Unification(A,R) returns
( (CHARTREUSE ?WHAT) )
the variable ?WHAT is now in the target, and CHARTREUSE is in the source.
Next, if we try:
Make B list(Color, ?Object, Pink)
Unification( A , B)
returns NIL, the Empty List.
no match is possible between (Color Block Chartreuse) and (Color ?Object
Pink)
But, Make B list(Color, ?Object, Chartreuse) causes
Unification( R , B)
to return:
(( BLOCK ?OBJECT) (?WHAT CHARTREUSE) )
two substitutions are needed for the unification, one for ?OBJECT in the
target, and one for ?WHAT in the source.
Unification( A , B) returns
(( BLOCK ?OBJECT))
Now to consider a more complex example, consider:
make R list( loves, ?x, ?y);
make A list ( loves, list( father, ?x), list( mother, ?x) );
Unification( R , A) returns
( ( ?X (FATHER ?X)) ( ?Y (MOTHER ?X)) )
Note that in the first pair the instances of ?X are distinct. Now we try
something a bit more ambitious:
Make R list( loves, ?x, ?x);
The match-variables refer to the same item. Does ?X love itself?
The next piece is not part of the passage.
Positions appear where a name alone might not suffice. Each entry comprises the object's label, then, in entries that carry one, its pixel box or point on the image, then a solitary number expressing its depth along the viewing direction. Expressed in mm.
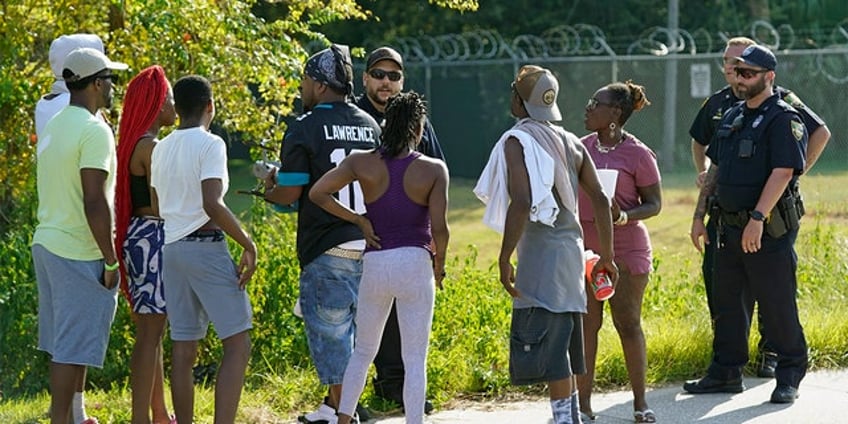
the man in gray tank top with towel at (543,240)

make A list ( loves, list( father, ?s), list( mother, ?s) );
Unification( R , A) returns
NIL
?x is bound to (father ?s) and then it is attempted to bind the same ?x to
(mother ?s). this can be done if (father ?s) can be unified with (mother ?s) by
some binding of ?s
consistent with all current bindings. such a unification is impossible, so
unify gives up!
We adjust things slightly, and look at the return from Unify rather than
from Unification. The reason will be clear.
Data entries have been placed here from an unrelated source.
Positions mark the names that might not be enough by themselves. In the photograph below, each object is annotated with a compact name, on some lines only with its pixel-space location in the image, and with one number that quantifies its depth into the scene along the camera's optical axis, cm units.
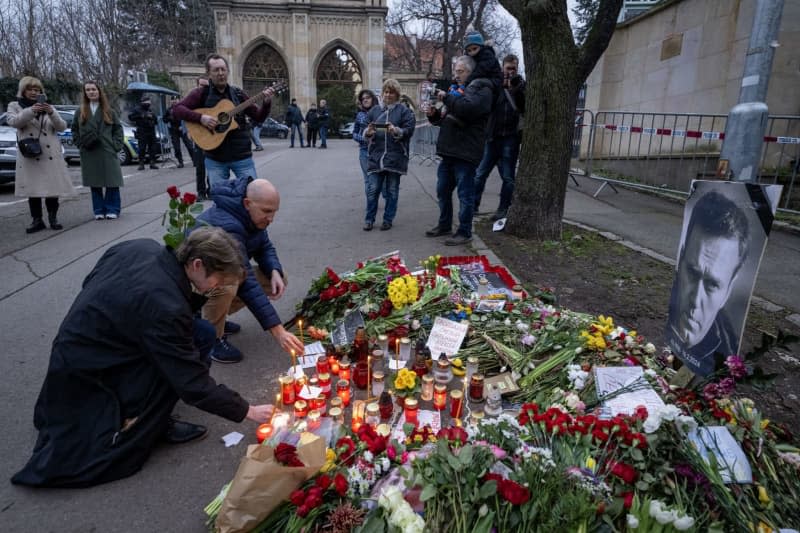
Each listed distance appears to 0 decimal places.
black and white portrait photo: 253
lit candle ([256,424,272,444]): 244
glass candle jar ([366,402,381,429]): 269
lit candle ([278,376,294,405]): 302
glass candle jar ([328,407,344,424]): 272
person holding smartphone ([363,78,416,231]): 678
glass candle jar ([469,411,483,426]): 264
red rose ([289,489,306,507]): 194
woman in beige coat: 655
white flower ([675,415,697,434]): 221
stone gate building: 3634
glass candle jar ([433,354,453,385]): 322
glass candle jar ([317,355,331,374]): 322
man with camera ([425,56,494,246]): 574
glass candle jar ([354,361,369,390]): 330
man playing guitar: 607
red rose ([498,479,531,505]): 182
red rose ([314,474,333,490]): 203
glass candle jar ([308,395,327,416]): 292
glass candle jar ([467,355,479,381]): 336
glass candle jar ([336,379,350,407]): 304
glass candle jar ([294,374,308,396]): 311
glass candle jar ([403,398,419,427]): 279
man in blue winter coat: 309
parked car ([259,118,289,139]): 3300
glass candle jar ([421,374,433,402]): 311
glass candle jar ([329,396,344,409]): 290
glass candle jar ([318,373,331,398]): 317
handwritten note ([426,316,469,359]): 360
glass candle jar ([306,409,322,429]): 265
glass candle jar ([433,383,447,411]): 301
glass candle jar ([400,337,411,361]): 354
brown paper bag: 190
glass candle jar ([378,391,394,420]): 289
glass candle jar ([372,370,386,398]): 310
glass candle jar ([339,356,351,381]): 327
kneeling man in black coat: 215
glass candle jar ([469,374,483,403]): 311
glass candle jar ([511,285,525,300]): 411
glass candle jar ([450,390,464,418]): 288
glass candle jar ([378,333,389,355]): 364
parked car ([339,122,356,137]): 3456
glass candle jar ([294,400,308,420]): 287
make A list ( loves, list( father, ?s), list( ?p, son) );
Unify(False, R , A) returns
( ((? : ?X) (T FATHER ?S)) ((T : ?P) (T : FATHER)) ((T : ?S) (T : SON)) )
As before ?X is bound to (FATHER ?S). Next the attempt is made
to bind ?X to (?P SON). This means that (?P SON) must be unified with
(FATHER ?S)
in the current binding environment. This is accomplished by binding ?P in
the target with FATHER in the target, and then ?S in the target with SON in the
target! So in this instance we must bind variables and items from the same
term.
To test this, enter
make A list ( loves, list( father, ?s), list( ?s, son) );
Unify( False, R, A)
returns NIL
This time unification is impossible because (?S SON) cannot be unified with
(FATHER ?S) since both occurrences of ?S are in the Target and must therefore
have consistent bindings. All of our calls to Unify have been with the flag
False. Let us now consider the reason for this flag.
make A list ( loves, list( father, ?s), list(father, list( father, ?s)) );
Unify( False, R, A) returns
( ((? : ?X) (T FATHER ?S)) ((T : ?S) (T FATHER ?S)) )
After ?X is bound to (FATHER ?S) in the target, (FATHER ?S) is "unified"
with
(FATHER (FATHER ?S)) in the target by the binding of ?S to (FATHER ?S).
Except in exotic applications where one wishes to represent infinite lists defined
recursively:
(FATHER (FATHER (FATHER (FATHER (......))) this is incorrect! Binding ?S to
(FATHER ?S) does not yield expressions which can be equated meaningfully by
equal. We thus want to rule
out such bindings when they might arise.
Now the flag True or False which is the first argument to Unify is
used for this purpose.
Unify( True, R, A) returns
NIL
The flag True causes the list of bindings to be checked for "circularities"
and reports False if it happens that a variable is bound to something, which is
bound to something, which is bound to something, ..., which is bound to the
original variable. The flag False does not check for such circularities.
In principle, Unify is faster with the False option than with the T, and there
are many circumstances where one knows a priori that no circularity can arise
because of the choice of knowledge representation. In such cases, Unify False
may be used. On the other hand, the final check uses an idea that appears in Knuth's:
Art of Computer Programming a "topological"algorithm for embedding trees
in linear graphs. The algorithm employed is quite fast, it checks a certain directed
graph for cycles and reports False if it finds one. Differences in time between
the flags will appear if the terms Unified should contain very large numbers of
match-variables and these should be nested in intricate deep chains of bindings.
So there is little expense in using the True option generally with Unify.